▶ ТЕКСТ ДЛЯ ЧТЕНИЯ:
--------

А почему? А потому, что ты гений, пока ветер истории дует в твои паруса. И тут уж совершенно неважно, в одиночестве ты это пишешь или в толпе, в затворничестве или на сцене: пока дует ветер и паруса полны, шхуна твоя летит птицей, и все хорошо, даже когда опасно. Стоит этому ветру перестать – и ты пишешь как пишешь, как умеешь, просто хороший человек с хорошими дарованиями. Пятидесятые были лучше шестидесятых – потому что первичнее, новее, честнее и делались одиночками; в шестидесятых то, чем эти одиночки жили, вроде бы победило, а на самом деле пошло с лотка.
Если, вопреки всем ожиданиям, его потаенные сочинения окажутся шедеврами, я первый буду счастлив, что прогнозы мои не сбылись.
Потому что этого крайне далекого от меня во всех смыслах человека я люблю и ненавижу так, как можно ненавидеть и любить только бесконечно родного; как мог бы Холден Колфилд смотреть на Симора Гласса.
Реактивный класс
Если вздумают когда-нибудь (боюсь, что скоро) снимать художественный фильм о протестном движении в декабре, мае и далее, похоже, везде, – он будет, скорее всего, неудачен. И дело не в том, что пройдет мало времени, а большое видится на расстоянии: дело в неправильной формулировке. Все больше авторов, консультирующихся с участниками декабрьских митингов и в том числе со мной, задают вопрос: что это за новый креативный класс, откуда он взялся, каков его генезис? Правильный ответ, насколько я понимаю, заключается в том, что никакого класса нет, но поскольку этот ответ никого не устраивает, мы увидим некоторое количество халтуры, сочиненной с изначально ложными посылками.

--------

▶ ПРЕДСТАВЛЕННЫЕ СВЕДЕНИЯ:
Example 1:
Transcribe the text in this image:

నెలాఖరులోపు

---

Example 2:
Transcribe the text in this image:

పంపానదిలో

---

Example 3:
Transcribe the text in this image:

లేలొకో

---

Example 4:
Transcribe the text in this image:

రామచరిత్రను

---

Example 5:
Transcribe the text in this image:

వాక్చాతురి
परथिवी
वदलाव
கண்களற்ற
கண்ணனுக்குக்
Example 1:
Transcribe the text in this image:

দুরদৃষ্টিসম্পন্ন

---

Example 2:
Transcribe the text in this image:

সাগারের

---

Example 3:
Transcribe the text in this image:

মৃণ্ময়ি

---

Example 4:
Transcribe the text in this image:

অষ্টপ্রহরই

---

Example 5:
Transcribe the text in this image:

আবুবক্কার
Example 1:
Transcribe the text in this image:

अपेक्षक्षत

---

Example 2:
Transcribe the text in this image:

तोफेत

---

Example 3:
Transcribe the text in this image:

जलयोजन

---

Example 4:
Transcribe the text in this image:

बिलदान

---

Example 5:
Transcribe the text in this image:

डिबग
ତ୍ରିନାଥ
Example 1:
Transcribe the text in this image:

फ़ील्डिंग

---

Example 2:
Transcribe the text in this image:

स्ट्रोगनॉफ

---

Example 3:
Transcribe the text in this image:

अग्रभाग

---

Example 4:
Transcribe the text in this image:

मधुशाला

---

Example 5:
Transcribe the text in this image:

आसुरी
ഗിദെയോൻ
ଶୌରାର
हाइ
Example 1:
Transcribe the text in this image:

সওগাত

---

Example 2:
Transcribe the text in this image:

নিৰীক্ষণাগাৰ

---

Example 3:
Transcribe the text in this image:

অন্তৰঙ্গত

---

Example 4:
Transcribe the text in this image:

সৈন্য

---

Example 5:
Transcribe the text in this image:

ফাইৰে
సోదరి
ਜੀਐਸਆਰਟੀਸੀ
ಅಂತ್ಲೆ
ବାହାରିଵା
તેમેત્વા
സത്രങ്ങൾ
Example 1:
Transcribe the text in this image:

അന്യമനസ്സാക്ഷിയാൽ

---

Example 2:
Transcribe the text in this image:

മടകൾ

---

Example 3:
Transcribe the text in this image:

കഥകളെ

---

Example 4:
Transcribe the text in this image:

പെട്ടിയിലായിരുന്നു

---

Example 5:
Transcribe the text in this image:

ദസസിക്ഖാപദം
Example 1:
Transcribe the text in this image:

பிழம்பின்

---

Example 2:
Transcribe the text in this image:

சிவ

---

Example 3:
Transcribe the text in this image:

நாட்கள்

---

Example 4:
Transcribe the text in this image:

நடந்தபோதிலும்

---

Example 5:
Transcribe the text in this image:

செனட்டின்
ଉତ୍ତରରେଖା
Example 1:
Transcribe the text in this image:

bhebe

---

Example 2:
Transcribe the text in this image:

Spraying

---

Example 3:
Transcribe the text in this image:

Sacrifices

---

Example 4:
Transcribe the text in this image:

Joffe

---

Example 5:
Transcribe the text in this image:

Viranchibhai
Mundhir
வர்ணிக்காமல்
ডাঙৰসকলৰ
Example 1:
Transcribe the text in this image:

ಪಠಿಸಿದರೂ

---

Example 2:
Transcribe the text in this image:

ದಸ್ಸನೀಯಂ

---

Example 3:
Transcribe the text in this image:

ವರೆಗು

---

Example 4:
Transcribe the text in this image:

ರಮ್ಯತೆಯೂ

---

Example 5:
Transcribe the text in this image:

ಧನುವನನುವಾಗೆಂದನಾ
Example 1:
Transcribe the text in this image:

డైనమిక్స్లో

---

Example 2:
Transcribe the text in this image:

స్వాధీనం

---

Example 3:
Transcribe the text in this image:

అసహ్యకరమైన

--------

▶ ЗАДАНИЕ:
Выведите без изменений фрагмент текста для чтения, начиная со слов «А почему? А» и заканчивая словами «пошло с лотка.».

▶ РЕЗУЛЬТАТ ВЫПОЛНЕНИЯ:
А почему? А потому, что ты гений, пока ветер истории дует в твои паруса. И тут уж совершенно неважно, в одиночестве ты это пишешь или в толпе, в затворничестве или на сцене: пока дует ветер и паруса полны, шхуна твоя летит птицей, и все хорошо, даже когда опасно. Стоит этому ветру перестать – и ты пишешь как пишешь, как умеешь, просто хороший человек с хорошими дарованиями. Пятидесятые были лучше шестидесятых – потому что первичнее, новее, честнее и делались одиночками; в шестидесятых то, чем эти одиночки жили, вроде бы победило, а на самом деле пошло с лотка.